While I didn't expect to need to disappear it was a good idea at the time to have the ability as I really never trusted the system. I was 'on the road' too much and I knew that it was easier to pin something on a guy passing through town than find the real perp.
I never really got too comfortable until I had lived in Kodiak a few years and was part of the woodwork there. For the record, the Kodiak PD was pretty good. They were reasonably honest and treated everyone fairly.
While I was wandering around in the States on the end of my thumb I avoided big cities and very rural counties. Cities, of course, sucked to begin with. Very rural places ranged between heaven on earth and the lowest level of Hell. Most were wonderful places but every so often you'd run into some little pit of the dark side of Hell.
A few of these places were corrupt as hell and to find a good example of a county being cleaned up by disgusted locals read up on the Battle of Athens, Tennessee.
During that time I got probably four or more rides from various rural area LEOs. Two were from small town cops that were halfway pretty decent guys and just wanted to help me along my way and get to where I was going.
One deputy sheriff was pretty good and explained to me he was taking me as far as the county line because the sheriff had instructed his deputies to keep wanderers moving. He was a pretty decent soul and treated me well. He was actually interested in my travels. Nice guy.
One was a real hateful jerk. He called me 'Boy' and fed me dire warnings about being found inside the county after dark and so on. That guy scared the hell out of me because I had visions of being carted off to some dungeon somewhere, being accused of every unsolved murder that ever took place in the county up to and including the murder of the rancher that owned El Rancho Costa Plenty back in 1874.

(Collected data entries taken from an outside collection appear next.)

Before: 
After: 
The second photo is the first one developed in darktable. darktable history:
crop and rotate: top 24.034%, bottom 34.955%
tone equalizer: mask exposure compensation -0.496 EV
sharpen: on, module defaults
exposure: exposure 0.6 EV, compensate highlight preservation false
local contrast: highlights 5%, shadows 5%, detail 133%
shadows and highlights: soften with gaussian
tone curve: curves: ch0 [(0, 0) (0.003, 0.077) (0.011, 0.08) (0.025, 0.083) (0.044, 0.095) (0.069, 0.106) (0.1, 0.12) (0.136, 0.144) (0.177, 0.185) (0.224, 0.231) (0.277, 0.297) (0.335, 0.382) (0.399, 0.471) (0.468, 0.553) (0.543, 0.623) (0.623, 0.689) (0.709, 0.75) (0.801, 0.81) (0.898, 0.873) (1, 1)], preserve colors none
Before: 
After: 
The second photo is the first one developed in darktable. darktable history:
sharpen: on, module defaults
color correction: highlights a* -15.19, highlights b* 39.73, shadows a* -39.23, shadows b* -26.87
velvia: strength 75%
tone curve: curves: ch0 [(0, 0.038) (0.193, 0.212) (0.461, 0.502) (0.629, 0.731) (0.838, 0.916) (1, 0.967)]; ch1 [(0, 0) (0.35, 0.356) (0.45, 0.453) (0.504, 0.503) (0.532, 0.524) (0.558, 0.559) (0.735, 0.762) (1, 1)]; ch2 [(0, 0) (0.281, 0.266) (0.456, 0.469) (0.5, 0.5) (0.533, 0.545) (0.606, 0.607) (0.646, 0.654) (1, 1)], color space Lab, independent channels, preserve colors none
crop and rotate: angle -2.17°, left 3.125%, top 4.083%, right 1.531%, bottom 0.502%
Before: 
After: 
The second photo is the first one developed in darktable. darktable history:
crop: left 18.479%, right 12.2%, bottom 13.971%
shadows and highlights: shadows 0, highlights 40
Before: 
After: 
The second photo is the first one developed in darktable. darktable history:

Looking back on it, I think he hated everything I was at the time. I was young, had no responsibilities, and lived basically off the leavings of an affluent society. My guess is that early on he had knocked up Betty Lou Thelma Liz and married her at shotgun point and the instant the ink was dry on the wedding certificate she had turned into a demanding shrew. On top of that her father was a divorce attorney that was the brother in law of the local judge and unless he towed the line he was going to end up living under a bridge somewhere. He clearly hated life and was jealous as hell of me. He struck me as a person that probably should have joined the Legion except that he was too damned fat.
I actually kept the stash at the family manse and had figured that if I had to bail out I'd find a way to get to it, grab the stash and get one of my sisters to give me a ride to Logan. While it wasn't on my person where it could be lost or stolen and wasn't readily available on short notice it was better than nothing.
By 1985 I was living in Kodiak, had been for a while and was headed to the Seattle area to buy my sailboat which became my home for the last year I lived in Kodiak after I sailed it up the Inside Passage and crossed the Gulf.
Sometime in the summer of '86 I was cleaning up loose odds and ends and getting ready to cruise the Inside Passage again and head south which is another story in itself. I called my sister and told her where my stash was and to hand it to my mother after she ditched the map of France and instruct her to send me anything that had accumulated over the past few years. A package arrived containing my traveler's checks, about $100 in cash and a couple of letters from old friends. It went into the ship's coffers.
Things were different while cruising in a sailboat. Because I had a financial investment in my mode of travel I knew I'd suffer no problems. If one evenly remotely behaves themselves. By this time Plan B could be discarded.
Over the years I've run into a few people about my age that bummed around in their younger years and while almost all of them had no regrets, a couple of them had bad experiences. I recall one guy getting jailed for a 90 day stint over a trumped up misdemeanor and another getting beaten up pretty good.
To a man they agreed that getting off the road and putting myself at someone else's mercy had been a damned good idea.
It wasn't much but it was an out and a backup plan, as flaky as it was.